TO HELP: www.tibetanwomen.org
Tong-Len is an organization that helps displaced communities in Himalchal Pradesh in northern India, primarily through various education and public health projects. Education projects include sponsoring children who wish to enter formal schooling, providing a “primary tent school” for those for whom formal schooling is not yet an option, and offering community education programs to address health and environmental issues. In addition to these community health programs, a Rotary Matching Grant allowed Tong- Len to purchase a vehicle for a mobile health clinic that provides necessary medical services to 3,000 people. Founded in 2002 by Tharchin Gyaltsen, a Tibetan monk, and a group of Tibetan refugees in the Kangra Valley, Tong-Len is uniquely qualified to perform these duties because it is operated by individuals who carry a deep understanding of what “displaced” means. Tong-Len is Tibetan for “give-take,” and it refers to the Tibetan Buddhist meditation practice in which one visualizes taking the suffering of others with the in-breath and giving love and compassion with the out-breath. The charity organization Tong-Len serves as a practical expression of this concept.
TO HELP: www.tong-len.org
The Meditation Initiative (TMI) is a nonprofit based in San Diego, California that provides free meditation classes, training, and community service outreach for San Diego children, adults, and seniors. The aim is to prevent stress and anxiety, improve focus and attention, and share tools for anger management, while improving overall mental and emotional health and well-being.

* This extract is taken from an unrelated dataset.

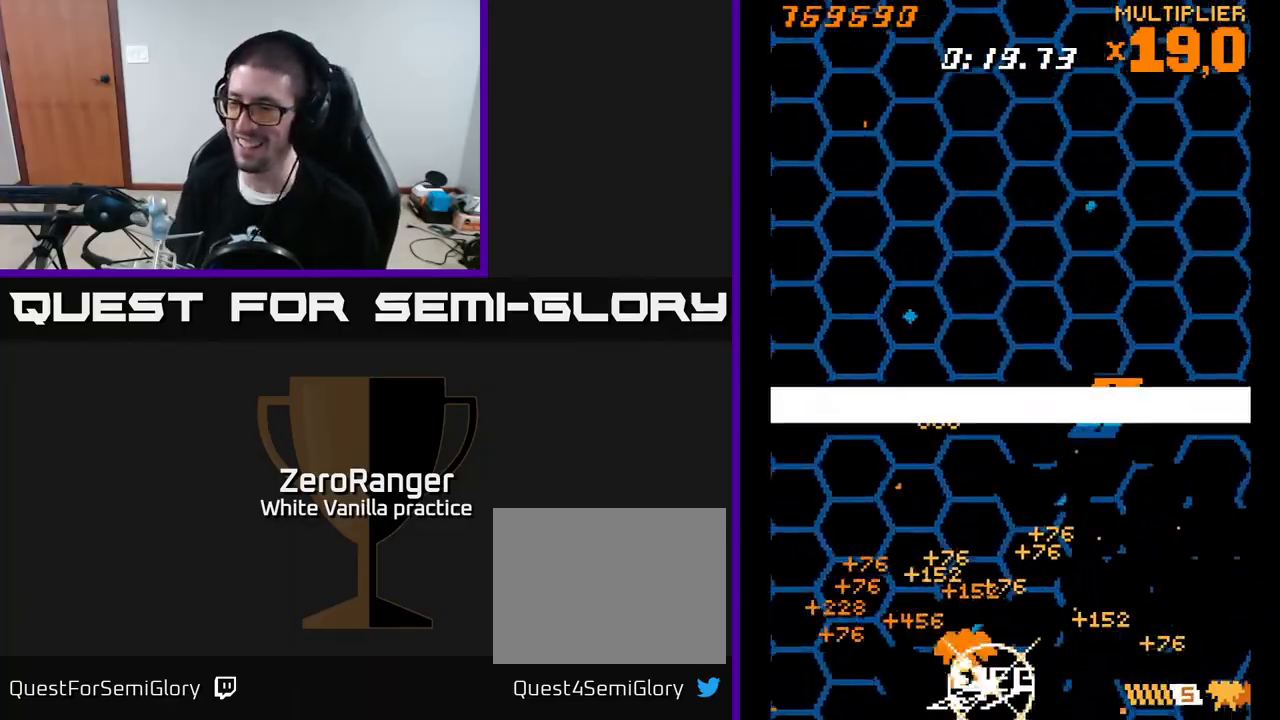
{"buttons": ["DPAD_UP", "DPAD_RIGHT"], "right_stick": "center", "events": [[33, "DPAD_RIGHT", "up"], [67, "DPAD_LEFT", "down"], [150, "A", "down"], [150, "DPAD_DOWN", "up"], [183, "DPAD_UP", "down"], [250, "DPAD_LEFT", "up"], [317, "A", "up"], [317, "DPAD_RIGHT", "down"]]}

TMI offers free meditation classes in public schools, colleges, hospitals, prisons, senior centers, veterans facilities, sober-living homes, and group homes for victims of domestic violence and human trafficking, as well as classes for HIV and diabetes patients. The organization also offers corporate workshops that introduce meditation to encourage healthy ways of managing stress and anxiety. The group is seeking land for a rural retreat meditation center in the San Diego area that will focus on meditation, ecological mindfulness, and organic gardening.